IMF calls on Russia to acknowledge dangers of climate change
The International Monetary Fund (IMF) considers that Russia may underestimate the impact of the global green energy transition on the country’s economy and urges the Kremlin to put more effort into combating climate change.
The IMF wants Russia’s business and political elite not to underestimate the challenges the global green energy transition will present for the country, says The Moscow Times citing the fund’s Managing Director Kristalina Georgieva. Speaking at the St Petersburg International Economic Forum (SPIEF), she warned Russia’s key economic policymakers about “a very significant structural transformation related to the world finally getting serious about the global climate crisis”. According to the IMF, some 23% of global emissions will be covered by carbon pricing this year. “We still have a long way to go, but during the pandemic, many jurisdictions moved to taxing or pricing carbon.”

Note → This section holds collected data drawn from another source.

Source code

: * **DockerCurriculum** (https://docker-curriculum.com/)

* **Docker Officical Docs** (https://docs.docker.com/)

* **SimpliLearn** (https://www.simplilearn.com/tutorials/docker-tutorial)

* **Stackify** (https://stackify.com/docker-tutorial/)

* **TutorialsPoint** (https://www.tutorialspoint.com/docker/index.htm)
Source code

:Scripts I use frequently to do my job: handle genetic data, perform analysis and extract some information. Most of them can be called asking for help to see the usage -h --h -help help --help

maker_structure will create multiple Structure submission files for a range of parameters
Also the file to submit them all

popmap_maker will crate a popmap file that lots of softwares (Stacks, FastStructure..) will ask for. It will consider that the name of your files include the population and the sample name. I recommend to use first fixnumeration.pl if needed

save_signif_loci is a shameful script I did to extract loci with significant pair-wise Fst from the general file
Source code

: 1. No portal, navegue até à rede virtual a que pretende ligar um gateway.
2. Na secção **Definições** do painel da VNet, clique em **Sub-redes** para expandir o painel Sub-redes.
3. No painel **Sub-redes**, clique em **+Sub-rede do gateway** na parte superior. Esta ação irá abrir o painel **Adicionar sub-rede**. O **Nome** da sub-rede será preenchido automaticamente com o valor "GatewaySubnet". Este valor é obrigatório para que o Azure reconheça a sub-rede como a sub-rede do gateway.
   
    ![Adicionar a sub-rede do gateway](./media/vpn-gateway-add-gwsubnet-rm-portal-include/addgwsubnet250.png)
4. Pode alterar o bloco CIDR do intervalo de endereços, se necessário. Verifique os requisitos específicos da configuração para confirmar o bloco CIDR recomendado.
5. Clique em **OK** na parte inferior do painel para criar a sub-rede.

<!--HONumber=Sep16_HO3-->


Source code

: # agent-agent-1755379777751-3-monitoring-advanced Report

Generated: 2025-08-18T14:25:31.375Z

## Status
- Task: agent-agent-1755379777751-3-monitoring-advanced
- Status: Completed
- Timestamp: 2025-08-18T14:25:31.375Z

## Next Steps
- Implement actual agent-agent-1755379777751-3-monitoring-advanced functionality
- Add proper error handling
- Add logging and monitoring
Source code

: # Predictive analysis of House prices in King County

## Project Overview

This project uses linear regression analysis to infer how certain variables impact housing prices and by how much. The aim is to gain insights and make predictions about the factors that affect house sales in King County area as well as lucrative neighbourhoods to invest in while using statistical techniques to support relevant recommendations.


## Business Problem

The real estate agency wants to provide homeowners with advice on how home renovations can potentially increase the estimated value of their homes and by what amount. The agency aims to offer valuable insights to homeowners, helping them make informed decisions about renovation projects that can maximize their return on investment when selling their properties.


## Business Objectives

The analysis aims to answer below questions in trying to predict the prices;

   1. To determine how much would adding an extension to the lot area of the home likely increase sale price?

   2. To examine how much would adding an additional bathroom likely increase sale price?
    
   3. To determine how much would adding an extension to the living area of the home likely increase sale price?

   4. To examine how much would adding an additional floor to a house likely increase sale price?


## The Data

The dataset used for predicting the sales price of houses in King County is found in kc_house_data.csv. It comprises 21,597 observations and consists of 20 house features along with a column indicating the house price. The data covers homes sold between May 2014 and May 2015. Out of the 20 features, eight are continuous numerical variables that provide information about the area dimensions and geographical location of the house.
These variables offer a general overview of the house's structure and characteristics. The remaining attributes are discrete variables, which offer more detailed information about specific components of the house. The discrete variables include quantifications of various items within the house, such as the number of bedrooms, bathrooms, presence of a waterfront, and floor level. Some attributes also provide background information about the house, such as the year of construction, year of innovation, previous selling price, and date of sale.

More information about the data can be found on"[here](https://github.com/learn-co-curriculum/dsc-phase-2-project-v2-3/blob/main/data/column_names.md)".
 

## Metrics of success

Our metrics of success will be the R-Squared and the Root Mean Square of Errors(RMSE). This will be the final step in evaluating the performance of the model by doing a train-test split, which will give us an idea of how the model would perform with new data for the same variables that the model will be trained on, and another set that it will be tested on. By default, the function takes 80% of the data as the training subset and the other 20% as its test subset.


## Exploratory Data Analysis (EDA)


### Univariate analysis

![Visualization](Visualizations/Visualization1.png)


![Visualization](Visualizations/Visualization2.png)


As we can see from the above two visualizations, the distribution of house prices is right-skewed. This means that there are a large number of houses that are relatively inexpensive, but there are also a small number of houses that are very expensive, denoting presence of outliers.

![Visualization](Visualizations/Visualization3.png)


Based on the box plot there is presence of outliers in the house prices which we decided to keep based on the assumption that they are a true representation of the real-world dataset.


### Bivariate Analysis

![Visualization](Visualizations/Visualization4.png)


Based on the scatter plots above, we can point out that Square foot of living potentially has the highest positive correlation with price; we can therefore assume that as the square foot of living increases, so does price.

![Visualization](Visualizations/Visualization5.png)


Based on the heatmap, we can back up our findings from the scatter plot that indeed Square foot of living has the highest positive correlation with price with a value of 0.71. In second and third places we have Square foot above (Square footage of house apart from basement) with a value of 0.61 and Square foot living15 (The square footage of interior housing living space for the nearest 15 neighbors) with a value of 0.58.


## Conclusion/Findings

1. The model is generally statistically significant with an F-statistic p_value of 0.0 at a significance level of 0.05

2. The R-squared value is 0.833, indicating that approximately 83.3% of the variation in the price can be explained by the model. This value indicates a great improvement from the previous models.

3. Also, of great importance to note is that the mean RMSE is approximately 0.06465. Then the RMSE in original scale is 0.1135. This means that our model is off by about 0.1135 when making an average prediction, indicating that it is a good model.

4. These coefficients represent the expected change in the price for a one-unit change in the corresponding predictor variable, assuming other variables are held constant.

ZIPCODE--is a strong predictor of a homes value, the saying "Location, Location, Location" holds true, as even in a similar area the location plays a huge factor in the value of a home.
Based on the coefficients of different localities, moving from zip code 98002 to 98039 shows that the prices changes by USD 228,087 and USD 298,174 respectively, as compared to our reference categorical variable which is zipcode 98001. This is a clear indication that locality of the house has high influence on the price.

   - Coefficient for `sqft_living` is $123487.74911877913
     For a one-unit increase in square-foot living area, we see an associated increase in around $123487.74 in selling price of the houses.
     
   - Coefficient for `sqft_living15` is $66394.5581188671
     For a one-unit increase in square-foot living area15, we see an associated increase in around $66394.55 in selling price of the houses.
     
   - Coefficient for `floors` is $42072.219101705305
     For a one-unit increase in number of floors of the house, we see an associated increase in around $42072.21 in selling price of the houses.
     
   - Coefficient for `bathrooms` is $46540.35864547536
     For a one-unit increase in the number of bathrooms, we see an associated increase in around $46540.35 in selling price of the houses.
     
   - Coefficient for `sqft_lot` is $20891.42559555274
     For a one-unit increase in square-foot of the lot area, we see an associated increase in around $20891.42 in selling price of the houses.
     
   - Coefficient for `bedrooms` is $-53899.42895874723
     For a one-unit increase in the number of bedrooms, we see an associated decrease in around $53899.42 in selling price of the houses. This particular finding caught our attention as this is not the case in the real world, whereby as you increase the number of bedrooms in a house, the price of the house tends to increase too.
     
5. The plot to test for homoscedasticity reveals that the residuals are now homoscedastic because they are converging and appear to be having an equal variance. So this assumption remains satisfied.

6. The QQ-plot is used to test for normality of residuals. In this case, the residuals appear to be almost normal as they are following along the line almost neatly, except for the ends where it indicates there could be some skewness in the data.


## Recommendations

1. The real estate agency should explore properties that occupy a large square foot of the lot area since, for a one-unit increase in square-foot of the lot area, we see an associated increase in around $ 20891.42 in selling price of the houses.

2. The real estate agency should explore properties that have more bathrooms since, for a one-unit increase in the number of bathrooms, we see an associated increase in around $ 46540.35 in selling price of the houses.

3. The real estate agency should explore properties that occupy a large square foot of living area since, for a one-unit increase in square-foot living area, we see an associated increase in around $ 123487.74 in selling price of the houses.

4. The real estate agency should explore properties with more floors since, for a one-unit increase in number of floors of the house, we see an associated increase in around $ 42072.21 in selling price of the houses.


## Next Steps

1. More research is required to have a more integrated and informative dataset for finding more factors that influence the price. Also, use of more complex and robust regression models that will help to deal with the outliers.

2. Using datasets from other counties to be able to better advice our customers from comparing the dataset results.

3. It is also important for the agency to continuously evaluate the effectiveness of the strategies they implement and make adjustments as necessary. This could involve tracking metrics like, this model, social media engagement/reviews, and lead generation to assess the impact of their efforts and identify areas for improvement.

Georgieva noted that Russia “might be underestimating the significance of what is going on”. According to a poll of the forum’s attendees, only 4% of them see the global energy transition as the biggest challenge facing the Russian economy coming out of the coronavirus pandemic. However, the current state of affairs should be a concern “for an economy that has a significant fossil fuel component”, believes the IMF’s representative, as many advanced economies have put massive support for renewable energy and the green transition at the heart of their post-pandemic economic recovery packages.
In the near future, both the EU and US are going to introduce carbon border tax, which is a levy charged on businesses based on the emissions produced in the products they import. The Central Bank calculated that the EU’s carbon border tax alone could affect more than 40% of Russian exports. Critics and environmentalists accuse Russia of being slow to acknowledge the dangers of climate change and consider that the country has not caught on to how fast economies around the world are starting to address the problem.
President of the World Bank David Malpass also urged Russia to advance its efforts to address climate change in his address to SPIEF. “For Russia, it will be important to achieve dramatic improvements in energy efficiency, reduced use of coal, manufacturing that is less carbon-intensive, and land-use practices that improve the efficiency of fertilizer and reduce the pollution of rivers and oceans,” he said. Both the World Bank and IMF believe that the green energy transition is an opportunity for Russia to create a new competitive, domestic industry, which can eventually replace the country’s heavyweight fossil fuel majors. Georgieva mentioned Russia’s huge opportunity in hydrogen that should not be missed, while Malpass highlighted the country’s “strengths in science and engineering”.
Meanwhile, Minister of Economic Development of Russia Maxim Reshetnikov considers the EU’s plans to introduce a carbon border tax “a little bit protectionist”. He reminded the SPIEF audience that the climate agenda was only one of 17 global sustainability targets and pointed out that Russia also had the objective of fighting poverty.